Nel 2010 il Ministero della Salute ha presentato le linee guida per una gravidanza fisiologica, offrendo così un validissimo supporto informativo alle giovani coppie che affrontano questo straordinario periodo con gioia, aspettativa, e tanti piccoli dubbi.

Grazie anche all’Agenda della gravidanza pubblicata contestualmente dal Ministero, ecco tutte le risposte da conoscere per vivere al meglio l’esperienza dell’ultimo trimestre di gestazione, dalla 27esima alla 40esima settimana, la dotazione che dovrete portare con voi in ospedale e i primi accessori indispensabili per accogliere il neonato in casa vostra.

Gli esami

Obbligatori:

  • se gli esami del sangue fondamentali (emocromo, glicemia) mostrano che il livello di emoglobina è inferiore a 10,5 g/100 ml, il medico di fiducia può prescrivere una terapia per normalizzare tale parametro;
  • misurazione della pressione arteriosa, un parametro molto importante in questa fase;
  • misurazione della distanza fondo uterino-sinfisi pubica per la verifica dell’accrescimento fetale.

Consigliati:

  • esami del sangue per toxoplasmosi (se in precedenza non è stata già verificata l’immunità) e altre malattie infettive (epatite B, sifilide, HIV);
  • tampone per streptococco;
  • profilassi anti-D alle donne con fattore Rh negativo.

Le visite specialistiche

Controllo ostetrico/ginecologico durante il quale:

  • si misurano la pressione arteriosa della mamma e il peso;
  • si ascolta il battito cardiaco fetale;
  • si valutano gli esiti degli esami e si prescrivono i futuri controlli;
  • si verifica lo svolgersi dell’ultima “manovra” fondamentale per il bambino: la cosiddetta presentazione cefalica, che gli permetterà di nascere a testa in giù. Nelle settimane dalle 32esima alla 33esima, sotto controllo medico, vengono eventualmente applicate tecniche per aumentare la possibilità che un feto in presentazione podalica si giri in posizione cefalica.

I corsi pre-parto

In molti centri urbani le strutture sanitarie e i consultori, offrono corsi pre-parto, spesso gratuiti: è opportuno informarsi con il proprio medico o presso le sedi dell’Asl e dei Comuni.
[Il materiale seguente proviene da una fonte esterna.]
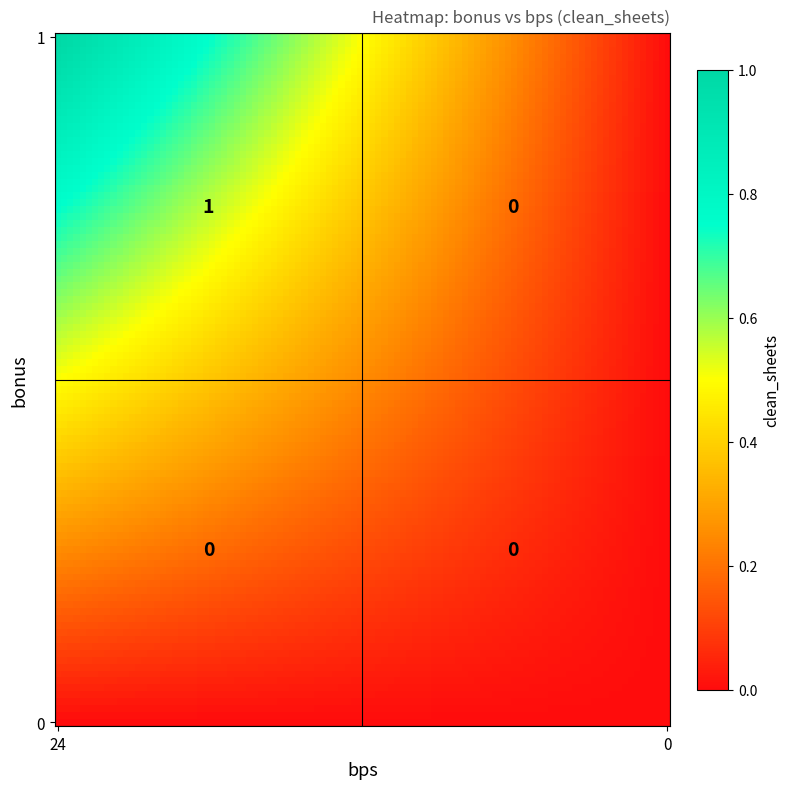

What is the sum of all 1 values?

1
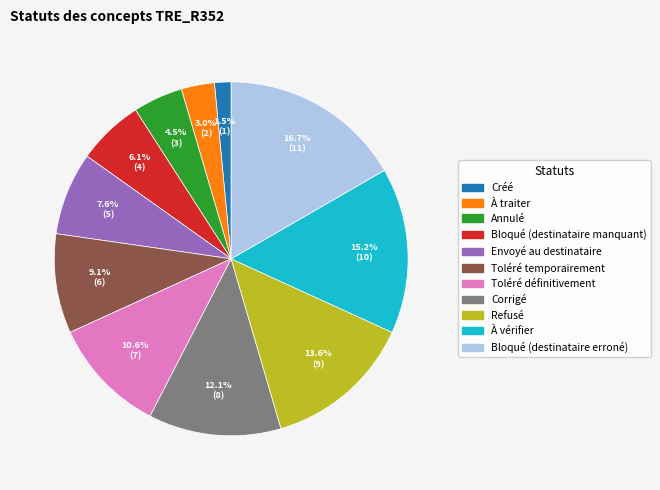

Which slice is the largest?

Bloqué (destinataire erroné)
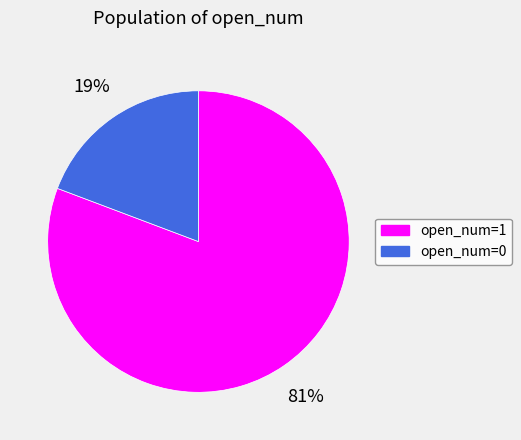

Do open_num=0 and open_num=1 together represent more than half of the pie?

Yes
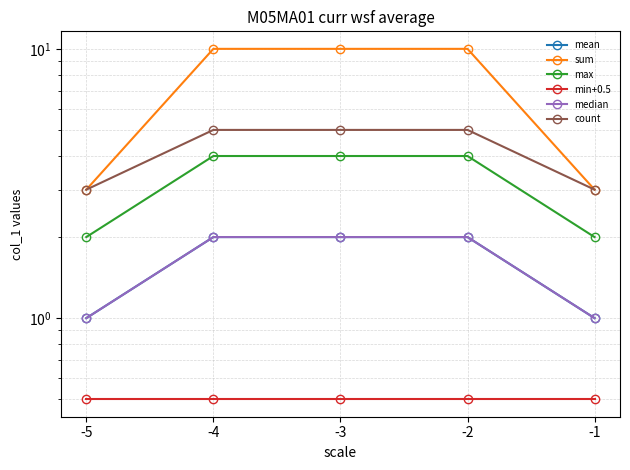

Is it true that median equals 2.7 at -3?

False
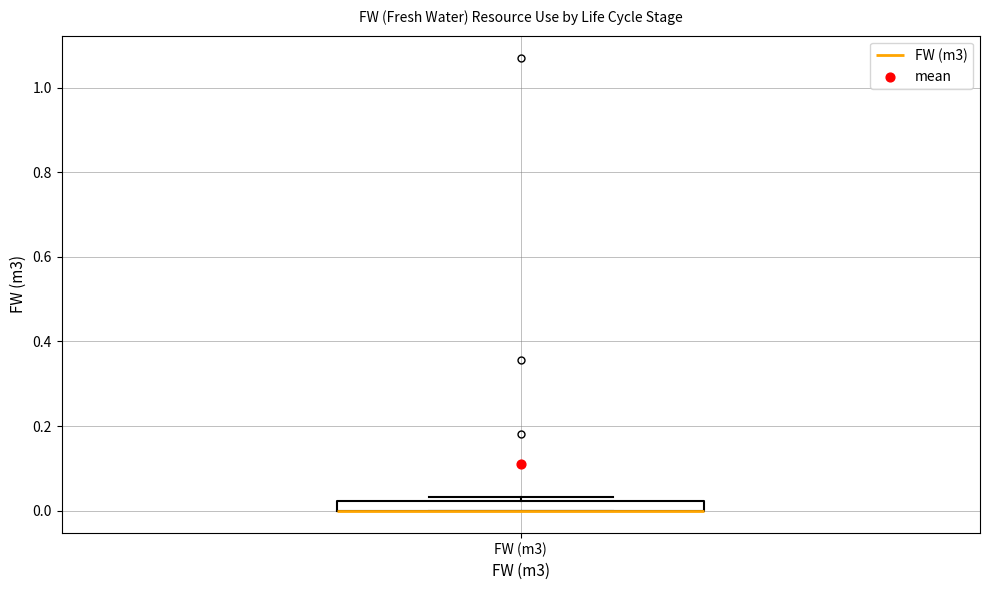

Where is the lower edge of the box for FW (m3) on the y-axis? The values are not printed on the chart, so give them approximately, as read against the axis.

0.00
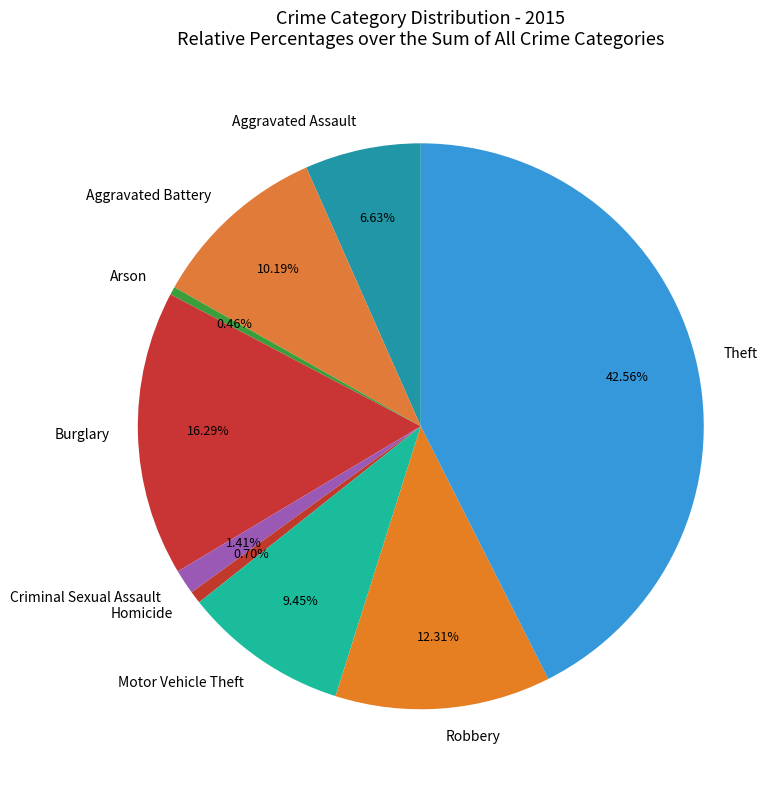

Count the number of slices in the pie.

9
I corsi pre-parto sono utili perché ti aiutano a:

  • prepararti fisicamente e psicologicamente al parto;
  • affrontare in modo consapevole e sereno il travaglio;
  • conoscere le opportunità a disposizione per gestire il dolore;
  • pianificare i contatti con l’ospedale in cui si è scelto di partorire;
  • ottenere informazioni sull’eventuale assistenza dell’ostetrica post- parto;
  • pianificare gli esami per te e il neonato subito dopo la nascita (controlli che riguardano in particolare la corretta crescita dello scheletro, l’udito e la vista, l’allattamento al seno e la cura del neonato).